Bleck, Basil "Humiliation on the Mary."
This World War 2 tale is probably closer to "faction" than clear-cut fiction. A missing top secret dispatch pouch causes a reluctant Commander Bisset, real-life captain of the liner-turned-troopship QUEEN MARY and commodore of the Cunard fleet, to stop his ship off Bayonne, N.J. where he'd just taken aboard as passenger British Prime Minister Sir Winston Churchill. Churchill had been attending the 2nd Quebec Conference for Allied leaders (held in Sept. 1944) and, after having spent a long weekend at Hyde Park with President and Mrs.

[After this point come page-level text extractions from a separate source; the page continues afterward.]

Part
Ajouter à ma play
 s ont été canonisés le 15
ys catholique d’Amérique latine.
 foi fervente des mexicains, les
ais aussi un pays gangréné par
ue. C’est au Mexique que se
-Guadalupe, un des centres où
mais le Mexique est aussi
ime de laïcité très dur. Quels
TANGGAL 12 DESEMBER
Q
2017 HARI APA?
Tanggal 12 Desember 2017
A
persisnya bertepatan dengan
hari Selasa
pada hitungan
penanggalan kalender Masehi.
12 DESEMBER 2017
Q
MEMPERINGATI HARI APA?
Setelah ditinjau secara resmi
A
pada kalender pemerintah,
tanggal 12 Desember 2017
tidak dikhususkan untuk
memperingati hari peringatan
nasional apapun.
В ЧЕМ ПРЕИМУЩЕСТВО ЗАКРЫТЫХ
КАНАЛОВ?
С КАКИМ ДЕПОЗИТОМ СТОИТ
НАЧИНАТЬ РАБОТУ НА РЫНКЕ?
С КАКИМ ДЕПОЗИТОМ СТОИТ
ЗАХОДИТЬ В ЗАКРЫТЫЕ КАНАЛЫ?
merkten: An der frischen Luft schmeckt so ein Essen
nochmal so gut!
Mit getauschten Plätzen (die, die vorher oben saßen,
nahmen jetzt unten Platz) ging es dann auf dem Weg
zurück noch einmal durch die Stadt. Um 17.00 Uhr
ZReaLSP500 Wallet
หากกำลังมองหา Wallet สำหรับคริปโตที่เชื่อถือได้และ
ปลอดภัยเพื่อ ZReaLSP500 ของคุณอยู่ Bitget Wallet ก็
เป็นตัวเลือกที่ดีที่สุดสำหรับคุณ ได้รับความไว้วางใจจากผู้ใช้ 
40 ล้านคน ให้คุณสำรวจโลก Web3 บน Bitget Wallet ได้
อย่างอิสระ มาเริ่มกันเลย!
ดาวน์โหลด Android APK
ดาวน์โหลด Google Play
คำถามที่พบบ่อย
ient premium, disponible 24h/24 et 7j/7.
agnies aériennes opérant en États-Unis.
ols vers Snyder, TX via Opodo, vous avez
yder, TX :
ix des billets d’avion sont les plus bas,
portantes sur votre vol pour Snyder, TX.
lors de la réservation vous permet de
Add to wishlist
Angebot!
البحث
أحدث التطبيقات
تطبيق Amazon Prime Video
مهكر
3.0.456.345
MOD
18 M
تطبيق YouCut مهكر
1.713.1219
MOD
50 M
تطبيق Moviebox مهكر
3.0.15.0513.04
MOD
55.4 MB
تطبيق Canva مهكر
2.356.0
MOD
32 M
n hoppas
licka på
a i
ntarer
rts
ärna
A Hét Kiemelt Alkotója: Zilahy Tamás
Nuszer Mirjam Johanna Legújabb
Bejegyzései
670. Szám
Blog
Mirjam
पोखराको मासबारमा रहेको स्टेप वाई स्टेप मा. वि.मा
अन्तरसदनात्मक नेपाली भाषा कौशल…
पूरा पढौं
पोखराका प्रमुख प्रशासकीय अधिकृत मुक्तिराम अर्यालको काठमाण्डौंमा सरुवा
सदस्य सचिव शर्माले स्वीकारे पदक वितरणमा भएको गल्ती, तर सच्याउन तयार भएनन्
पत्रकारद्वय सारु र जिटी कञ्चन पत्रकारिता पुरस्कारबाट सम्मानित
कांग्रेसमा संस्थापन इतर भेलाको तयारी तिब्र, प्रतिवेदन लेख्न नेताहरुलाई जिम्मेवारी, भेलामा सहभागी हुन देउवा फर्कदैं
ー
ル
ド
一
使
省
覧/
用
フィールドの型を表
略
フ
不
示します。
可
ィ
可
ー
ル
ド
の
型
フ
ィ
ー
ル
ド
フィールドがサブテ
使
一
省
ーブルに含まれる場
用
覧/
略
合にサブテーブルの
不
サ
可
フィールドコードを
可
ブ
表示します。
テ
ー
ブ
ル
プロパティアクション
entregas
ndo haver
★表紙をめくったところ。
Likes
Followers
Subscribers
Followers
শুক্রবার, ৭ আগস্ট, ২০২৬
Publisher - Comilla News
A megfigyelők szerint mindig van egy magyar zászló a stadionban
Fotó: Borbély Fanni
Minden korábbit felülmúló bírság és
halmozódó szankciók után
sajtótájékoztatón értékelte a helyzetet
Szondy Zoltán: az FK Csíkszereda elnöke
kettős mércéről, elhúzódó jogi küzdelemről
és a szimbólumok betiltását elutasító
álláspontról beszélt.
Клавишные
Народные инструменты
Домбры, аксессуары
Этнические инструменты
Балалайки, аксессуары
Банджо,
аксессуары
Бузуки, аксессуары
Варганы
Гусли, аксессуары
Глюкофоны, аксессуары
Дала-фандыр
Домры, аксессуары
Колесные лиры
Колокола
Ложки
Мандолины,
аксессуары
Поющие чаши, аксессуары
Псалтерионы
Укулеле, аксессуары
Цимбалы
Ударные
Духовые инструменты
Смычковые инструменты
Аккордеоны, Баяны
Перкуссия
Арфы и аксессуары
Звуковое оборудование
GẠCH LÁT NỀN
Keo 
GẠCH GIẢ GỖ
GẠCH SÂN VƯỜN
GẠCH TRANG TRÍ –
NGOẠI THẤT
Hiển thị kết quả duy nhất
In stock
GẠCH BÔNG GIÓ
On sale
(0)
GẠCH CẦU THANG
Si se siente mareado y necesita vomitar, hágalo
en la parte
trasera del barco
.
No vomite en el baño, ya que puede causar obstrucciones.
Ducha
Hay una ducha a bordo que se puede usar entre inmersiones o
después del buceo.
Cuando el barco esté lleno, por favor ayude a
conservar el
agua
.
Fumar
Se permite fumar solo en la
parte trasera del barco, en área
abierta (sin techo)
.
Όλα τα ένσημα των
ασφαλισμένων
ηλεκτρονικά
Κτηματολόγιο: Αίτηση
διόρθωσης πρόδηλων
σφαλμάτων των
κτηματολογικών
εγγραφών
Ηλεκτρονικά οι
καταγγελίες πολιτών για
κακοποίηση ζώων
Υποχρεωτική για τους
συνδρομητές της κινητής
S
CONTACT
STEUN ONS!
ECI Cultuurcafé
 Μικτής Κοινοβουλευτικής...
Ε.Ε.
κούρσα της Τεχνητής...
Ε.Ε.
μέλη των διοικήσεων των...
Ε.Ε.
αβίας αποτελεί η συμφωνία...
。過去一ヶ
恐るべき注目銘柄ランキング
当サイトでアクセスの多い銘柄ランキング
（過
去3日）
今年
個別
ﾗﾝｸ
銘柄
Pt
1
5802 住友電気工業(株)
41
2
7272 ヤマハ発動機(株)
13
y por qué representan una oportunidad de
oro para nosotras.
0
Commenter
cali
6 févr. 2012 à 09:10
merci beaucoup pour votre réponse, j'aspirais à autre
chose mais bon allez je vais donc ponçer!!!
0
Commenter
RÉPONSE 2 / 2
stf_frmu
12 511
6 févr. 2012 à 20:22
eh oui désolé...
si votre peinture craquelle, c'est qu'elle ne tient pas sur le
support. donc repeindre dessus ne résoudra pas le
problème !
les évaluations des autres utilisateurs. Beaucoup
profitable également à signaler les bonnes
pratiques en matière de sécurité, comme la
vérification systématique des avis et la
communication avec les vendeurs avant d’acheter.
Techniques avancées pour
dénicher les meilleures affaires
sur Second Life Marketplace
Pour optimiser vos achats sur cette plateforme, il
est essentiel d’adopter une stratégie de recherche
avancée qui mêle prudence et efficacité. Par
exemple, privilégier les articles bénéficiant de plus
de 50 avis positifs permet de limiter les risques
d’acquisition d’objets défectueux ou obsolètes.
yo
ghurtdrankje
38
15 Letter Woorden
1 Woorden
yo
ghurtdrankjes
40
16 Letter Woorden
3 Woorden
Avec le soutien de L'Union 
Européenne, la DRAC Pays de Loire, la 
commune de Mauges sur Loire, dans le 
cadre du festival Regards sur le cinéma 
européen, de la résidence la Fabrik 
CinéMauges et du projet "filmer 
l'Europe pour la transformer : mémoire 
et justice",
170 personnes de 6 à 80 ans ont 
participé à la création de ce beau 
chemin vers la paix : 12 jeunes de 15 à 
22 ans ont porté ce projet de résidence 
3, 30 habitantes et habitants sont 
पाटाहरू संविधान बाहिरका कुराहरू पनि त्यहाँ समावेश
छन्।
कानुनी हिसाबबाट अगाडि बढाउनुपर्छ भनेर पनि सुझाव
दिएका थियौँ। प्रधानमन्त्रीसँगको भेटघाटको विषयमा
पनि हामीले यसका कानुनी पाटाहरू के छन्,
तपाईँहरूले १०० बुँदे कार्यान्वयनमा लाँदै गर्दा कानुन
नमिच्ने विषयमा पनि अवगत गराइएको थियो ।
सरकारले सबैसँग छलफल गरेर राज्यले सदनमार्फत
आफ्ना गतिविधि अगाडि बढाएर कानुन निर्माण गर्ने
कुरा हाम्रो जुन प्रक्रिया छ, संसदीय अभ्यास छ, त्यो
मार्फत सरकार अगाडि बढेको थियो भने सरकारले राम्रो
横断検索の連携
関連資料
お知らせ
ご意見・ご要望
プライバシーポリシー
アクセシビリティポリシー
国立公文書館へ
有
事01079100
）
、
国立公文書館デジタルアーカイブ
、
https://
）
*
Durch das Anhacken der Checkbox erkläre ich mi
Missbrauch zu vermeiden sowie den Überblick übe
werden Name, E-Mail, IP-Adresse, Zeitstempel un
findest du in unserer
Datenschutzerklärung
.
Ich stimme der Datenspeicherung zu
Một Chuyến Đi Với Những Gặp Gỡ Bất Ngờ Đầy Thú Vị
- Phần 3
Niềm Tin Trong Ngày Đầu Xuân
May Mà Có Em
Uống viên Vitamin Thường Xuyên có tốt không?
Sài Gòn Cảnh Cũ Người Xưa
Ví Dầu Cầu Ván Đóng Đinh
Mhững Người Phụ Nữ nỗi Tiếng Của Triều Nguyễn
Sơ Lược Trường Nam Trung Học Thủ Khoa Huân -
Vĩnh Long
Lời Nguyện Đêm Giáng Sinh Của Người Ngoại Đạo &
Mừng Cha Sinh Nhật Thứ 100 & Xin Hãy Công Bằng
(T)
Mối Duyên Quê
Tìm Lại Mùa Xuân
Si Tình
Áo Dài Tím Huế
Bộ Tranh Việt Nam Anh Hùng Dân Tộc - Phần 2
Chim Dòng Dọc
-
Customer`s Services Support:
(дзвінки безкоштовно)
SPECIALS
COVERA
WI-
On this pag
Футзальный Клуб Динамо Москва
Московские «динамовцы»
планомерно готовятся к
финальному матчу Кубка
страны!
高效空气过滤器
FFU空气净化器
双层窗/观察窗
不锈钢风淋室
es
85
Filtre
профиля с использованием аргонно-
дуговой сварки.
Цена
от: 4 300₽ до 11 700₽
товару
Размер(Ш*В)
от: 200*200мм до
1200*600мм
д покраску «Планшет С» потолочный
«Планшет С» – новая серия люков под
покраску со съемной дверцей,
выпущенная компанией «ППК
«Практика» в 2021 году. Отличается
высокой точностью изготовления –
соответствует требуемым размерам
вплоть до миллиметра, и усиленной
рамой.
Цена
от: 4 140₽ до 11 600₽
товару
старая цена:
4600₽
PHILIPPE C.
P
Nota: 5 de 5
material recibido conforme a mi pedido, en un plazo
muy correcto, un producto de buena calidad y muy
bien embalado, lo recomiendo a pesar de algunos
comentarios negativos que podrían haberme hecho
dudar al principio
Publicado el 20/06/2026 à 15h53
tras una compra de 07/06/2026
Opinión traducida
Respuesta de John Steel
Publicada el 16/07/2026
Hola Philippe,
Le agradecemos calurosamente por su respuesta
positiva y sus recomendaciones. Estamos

Roosevelt, embarks aboard the QUEEN MARY for a fast eastbound trans-Atlantic run home.
The story's narrator, a Royal Navy officer serving as liaison based in New York City with the Third U.S. Naval District, had been summoned aboard the QUEEN MARY to bring off a top secret dispatch pouch just before the liner sailed. A mishap causes him to leave the ship sans the pouch (his humiliation, clearly and not the QUEEN MARY's!) and a seemingly fruitless pursuit of the liner by pilot boat as the QUEEN MARY gathers speed would appear to settle the narrator's fate (he fears disgrace for having let the dispatch pouch stay aboard the liner). But at the last moment the great ocean liner stops, the pilot boat catches up with her and the missing pouch retrieved. Later that night, at home, his wife, with "the proper display of feminine curiosity," wonders just what might have been in the pouch. Our Royal Navy man won't venture a guess other than that the pouch had seemed rather light in weight. He supposed it probably didn't contain more than a letter or two. "I expect one was Mr. Churchill's bread-and-butter letter to Mrs. Roosevelt" observes his wife. And, in closing, Bleck's narrator himself observes: "To this day, I find it hard to convince myself that she wasn't right."